━━━━━ Passage

2. To choose wavelengths and evaluate A_HNR+ and A_NR, it is necessary to prepare two indicator solutions--one containing only HNR⁺ and the other containing only NR--for each solution system. Prepare solutions in 50 mL volumetric flasks as follows, using 0.10 M NaCl for all final dilutions:

HNR⁺: 5 mL Neutral Red (provided as a 0.01% solution in 0.10 M NaCl) + 5 mL 0.10 M HCl

NR: 5 mL NR + 5 mL 0.10 M NaOH

Transfer some of each solution to appropriately labelled beakers. (These solutions do not require temperature control.)
 

3. Immerse the fiberoptic probe in deionized H₂O and stir gently with the probe to dislodge any bubbles. Click 'Blank' to acquire the blank spectrum to be used by the software for absorbance calculation. These data are used until the wavelength range is changed or until a new blank is acquired. Click 'Lock Blank' to prevent accidental repeat of the blank measurement. (If a new blank is needed later, first click 'Unlock Blank'.)
 

4. Remove the probe from the water and gently blot the probe with a bed of Kimwipes^TM to remove liquid remaining on the mirror. Gently dry the outside of the probe.
 

5. Acquire and save the spectrum for each solution as follows: Immerse the dry probe in the sample, and click 'Sample'. Then click the red 'Save' box on the lower right of the display, and save the spectrum on your floppy (A drive) using an appropriate filename. (The 'Save' box will return to background color after the spectrum has been stored.).
 

6. After you have obtained the two spectra for each system, click the 'Open' box (next to 'Save') and recall the HNR⁺ spectrum. Under 'Reference Spectrum' click 'Set' and toggle the adjacent reference button to 'On'. Now recall the NR spectrum for the same system. Use the cursor to locate the l_max for each form and the absorbance of each form at each wavelength (two total wavelengths and four total absorbance values). Choose several other wavelengths at which to make absorbance measurements, including a wavelength at which minimal absorption occurs in either species occurs which can be used for baseline correction. (The baseline tends to shift a little during the experiment. To correct for this, the absorbance at 700 nm, for example, where neither form absorbs, can be subtracted from each measured absorbance to improve the accuracy of the analysis.) Click 'Print' on the right panel (not on the Windows File pulldown) to obtain a hard copy. Toggle the reference button to 'Off'.

━━━━━━━━━━
━━━━━ Data section

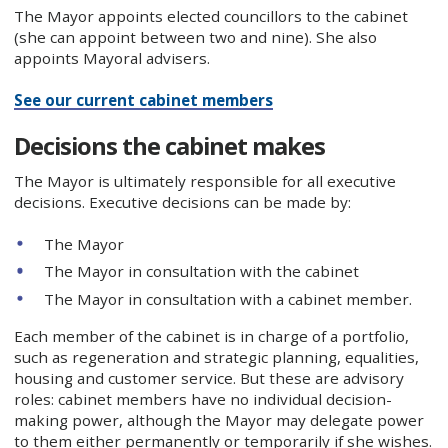
The Mayor appoints elected councillors to the cabinet
(she can appoint between two and nine). She also
appoints Mayoral advisers.
See our current cabinet members
Decisions the cabinet makes
The Mayor is ultimately responsible for all executive
decisions. Executive decisions can be made by:
The Mayor
The Mayor in consultation with the cabinet
The Mayor in consultation with a cabinet member.
Each member of the cabinet is in charge of a portfolio,
such as regeneration and strategic planning, equalities,
housing and customer service. But these are advisory
roles: cabinet members have no individual decision-
making power, although the Mayor may delegate power
to them either permanently or temporarily if she wishes.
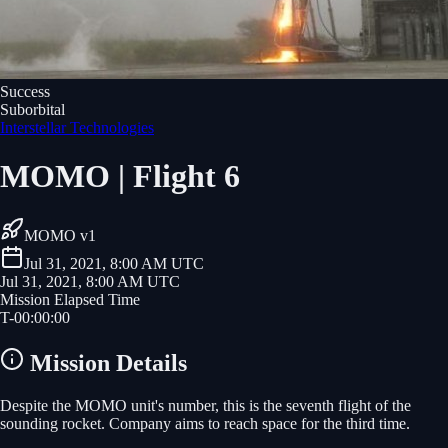
Success
Suborbital
Interstellar Technologies
MOMO | Flight 6
MOMO v1
Jul 31, 2021, 8:00 AM UTC
Jul 31, 2021, 8:00 AM UTC
Mission Elapsed Time
T-
00
:
00
:
00
Mission Details
Despite the MOMO unit's number, this is the seventh flight of the
sounding rocket. Company aims to reach space for the third time.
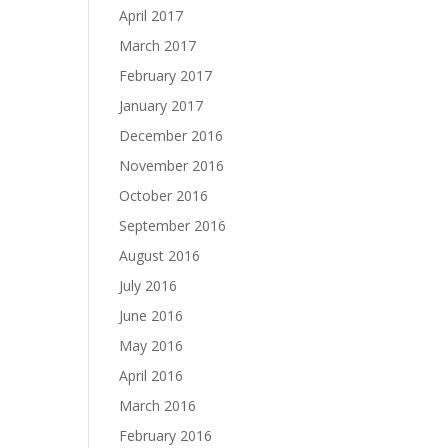
April 2017
March 2017
February 2017
January 2017
December 2016
November 2016
October 2016
September 2016
August 2016
July 2016
June 2016
May 2016
April 2016
March 2016
February 2016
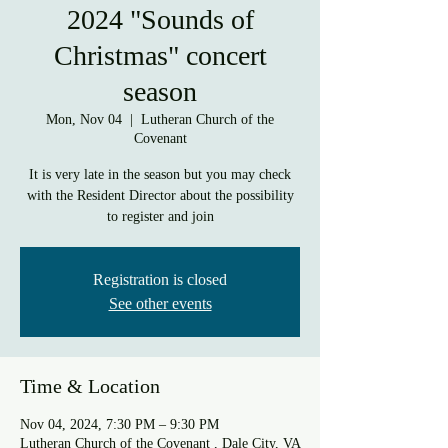
2024 "Sounds of
Christmas" concert
season
Mon, Nov 04
  |  
Lutheran Church of the
Covenant
It is very late in the season but you may check
with the Resident Director about the possibility
to register and join
Registration is closed
See other events
Time & Location
Nov 04, 2024, 7:30 PM – 9:30 PM
Lutheran Church of the Covenant , Dale City, VA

━━━━━━━━━━

Copy part of the Neutral Red procedure word for word, starting at the words "5. Acquire and" and stopping after "has been stored.).". The data above have nothing to do with the Neutral Red procedure.

Response to the exercise:
5. Acquire and save the spectrum for each solution as follows: Immerse the dry probe in the sample, and click 'Sample'. Then click the red 'Save' box on the lower right of the display, and save the spectrum on your floppy (A drive) using an appropriate filename. (The 'Save' box will return to background color after the spectrum has been stored.).